#### OBJECTIF VISÉ:
Recopiez le passage de l'extrait sur le tilapia compris entre « En attendant la » et « sur la qualité. », inclus, en changeant « Seattle » en « Portland ».

Un futur tilapia plus performant…

Le gouvernement chinois est sensible aux difficultés des éleveurs, qui se plaignent d’être écrasés par le marché. Dans la province du Guangxi, une “équipe d’innovation pour le tilapia”, financée par l’Etat, aurait créé une nouvelle espèce, le “Baigui no 1”, capable d’atteindre un bon poids – et un prix correct – en deux mois à peine.

En attendant la commercialisation de ce prodige, les producteurs subissent les pressions économiques de leurs clients, occidentaux en particulier. L’usine Joinwealth a parfois travaillé avec la Fishin’ Company, fournisseur de Walmart, la chaîne américaine de supermarchés discount, mais ses patrons ont dû attendre trois mois, après l’envoi de la commande, pour être enfin payés. Cette entreprise, basée à Seattle, a même essayé de convaincre son fournisseur de récupérer une partie de sa commande déjà livrée outre-Pacifique, après avoir constaté un trop-plein de ses stocks, ce qui ne facilite pas la tâche pour les usines chinoises.

Cette pression incessante sur les prix a un impact sur la qualité.

Certains éleveurs sont tentés de donner davantage d’antibiotiques aux poissons, car ils craignent de gagner trop peu.

Steven, le manager de Hi-Taste, explique que les petits exploitants de fermes piscicoles sont très malins dans ce domaine : “Si on leur donne une nouvelle liste de produits chimiques interdits sur les marchés à l’export, ils vont immédiatement utiliser autre chose.”

#### DONNÉES FOURNIES:
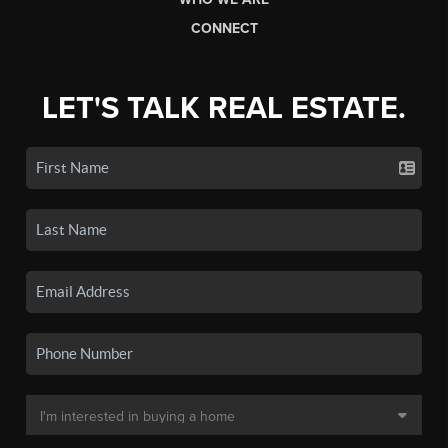
CONNECT
LET'S TALK REAL ESTATE.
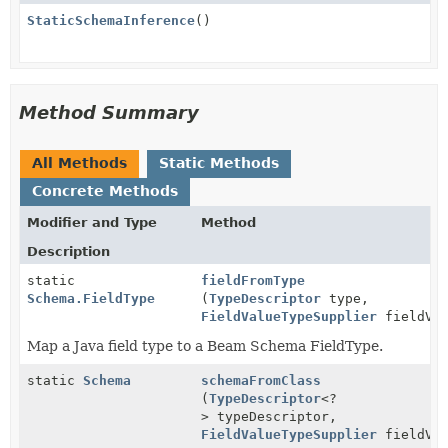
StaticSchemaInference
()
Method Summary
All Methods
Static Methods
Concrete Methods
Modifier and Type
Method
Description
static
fieldFromType
Schema.FieldType
(
TypeDescriptor
type,
FieldValueTypeSupplier
fieldVal
Map a Java field type to a Beam Schema FieldType.
static
Schema
schemaFromClass
(
TypeDescriptor
<?
> typeDescriptor,
FieldValueTypeSupplier
fieldVal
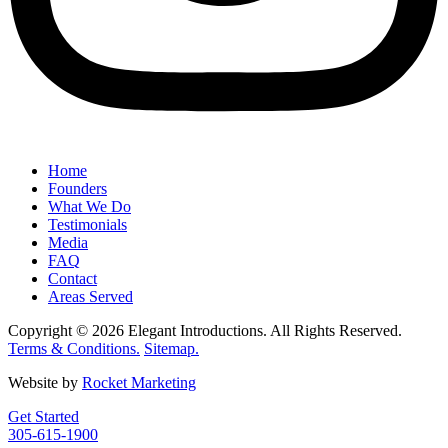
Home
Founders
What We Do
Testimonials
Media
FAQ
Contact
Areas Served
Copyright © 2026 Elegant Introductions. All Rights Reserved.
Terms & Conditions.
Sitemap.
Website by
Rocket Marketing
Get Started
305-615-1900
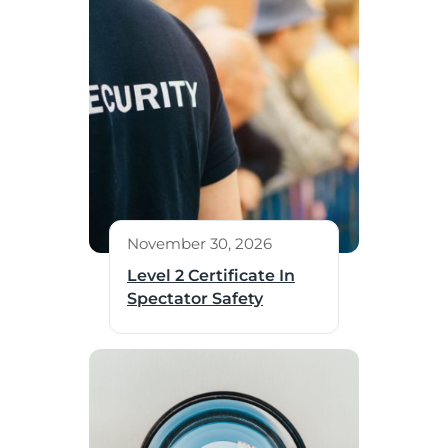
November 30, 2026
Level 2 Certificate In
Spectator Safety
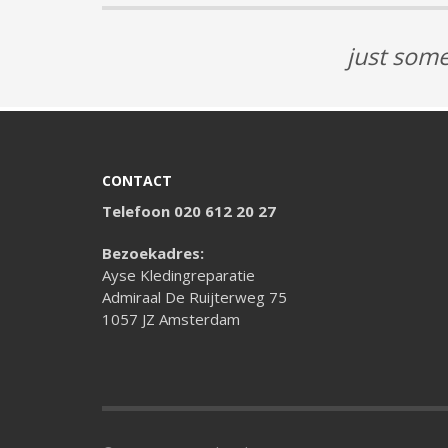
just some
CONTACT
Telefoon 020 612 20 27
Bezoekadres:
Ayse Kledingreparatie
Admiraal De Ruijterweg 75
1057 JZ Amsterdam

#### ZONE DE RÉPONSE:
En attendant la commercialisation de ce prodige, les producteurs subissent les pressions économiques de leurs clients, occidentaux en particulier. L’usine Joinwealth a parfois travaillé avec la Fishin’ Company, fournisseur de Walmart, la chaîne américaine de supermarchés discount, mais ses patrons ont dû attendre trois mois, après l’envoi de la commande, pour être enfin payés. Cette entreprise, basée à Portland, a même essayé de convaincre son fournisseur de récupérer une partie de sa commande déjà livrée outre-Pacifique, après avoir constaté un trop-plein de ses stocks, ce qui ne facilite pas la tâche pour les usines chinoises.

Cette pression incessante sur les prix a un impact sur la qualité.